I offer two thoughts to close, one small and one bigger. First, we have crossed a kind of Rubicon in AI development. This AI summer far surpasses the last one. But that really shouldn’t come as a surprise. NVIDIA, the leader in the chips that make machine learning possible, has a market cap of two point seven trillion dollars. Sam Altman is reportedly raising trillions of dollars to manufacture the next generation of chips to power machine learning training and inferencing. This AI summer is just bigger than the last one.
But there’s a second way to view this trend. For years, historians told the story of AI in terms of these boom and bust cycles—but there were only two and a half cycles to look at. The 1960s was real, but small. The 1980s and 1990s was considerable, but small-ish (at least in hindsight). Now we are in the middle of another boom.
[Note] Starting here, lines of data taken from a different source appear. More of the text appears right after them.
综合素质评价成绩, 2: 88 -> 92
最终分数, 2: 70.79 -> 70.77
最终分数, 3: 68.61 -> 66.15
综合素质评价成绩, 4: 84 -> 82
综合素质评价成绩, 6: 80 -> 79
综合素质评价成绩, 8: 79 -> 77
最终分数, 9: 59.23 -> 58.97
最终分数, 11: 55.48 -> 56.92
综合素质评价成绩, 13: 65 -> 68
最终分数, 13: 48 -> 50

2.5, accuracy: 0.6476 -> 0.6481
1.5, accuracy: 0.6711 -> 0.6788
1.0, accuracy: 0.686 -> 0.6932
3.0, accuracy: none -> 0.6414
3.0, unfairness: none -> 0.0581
Maybe the trend we should notice isn’t just a cyclical one of summers and winters, but a progressive one in which each boom is bigger than the last.
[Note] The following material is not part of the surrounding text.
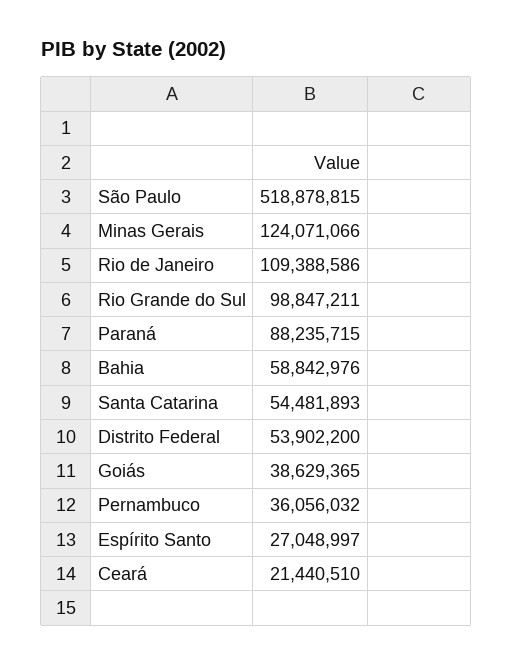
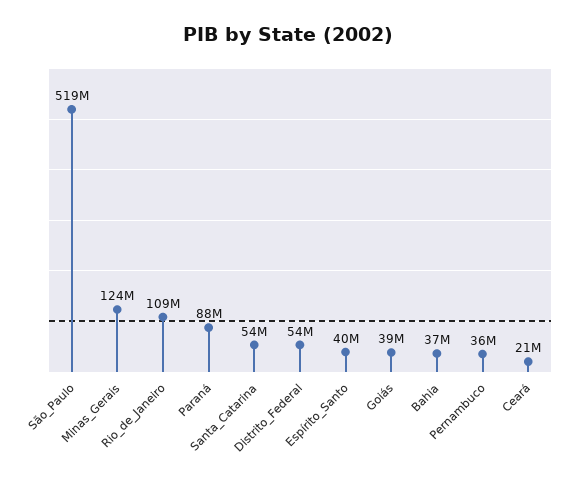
Rio Grande do Sul: 98847211 -> none
Bahia: 58842976 -> 37000000
Espírito Santo: 27048997 -> 40000000

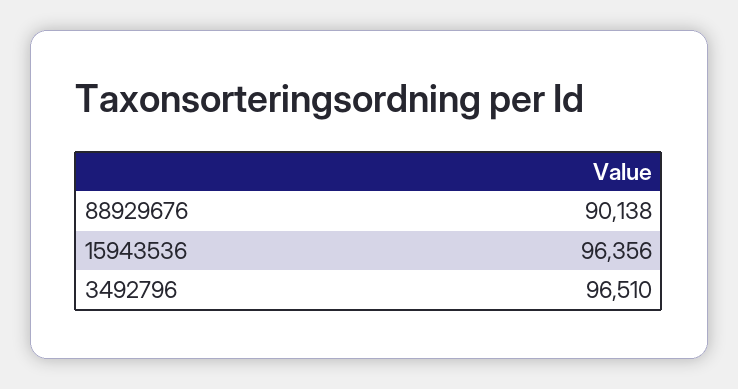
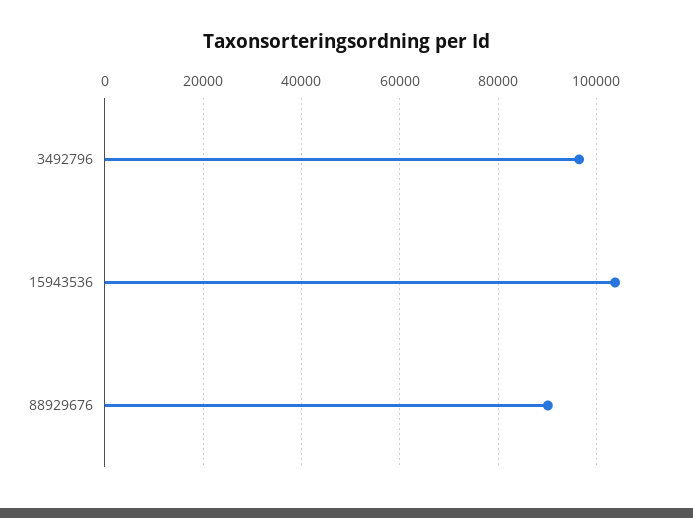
15943536: 96356 -> 104000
I don’t know whether the current interest in large models, self-supervision, and transformer architectures will fizzle. But if it does, the AI researchers will ask the question they have asked since 1955: What’s next?
Credit Where It’s Due
There are a couple of books I can commend to you on this topic. My favorite is A Brief History of Artificial Intelligence by Oxford Computer Science Professor Michael Wooldridge (Flatiron Books, 2021). It’s the most accessible and approachable history I’ve read (and, for good measure, Professor Wooldridge was kind enough to join my AI elective virtually to discuss the history with my students!).
For a story that gives greater emphasis to the cast of characters that made AI possible over the decades, you might also appreciate Cade Metz’s Genius Makers (Dutton 2021).

As always, the Views Expressed are my own and do not necessarily reflect those of the US Air Force, the Department of Defense, or any part of the US Government.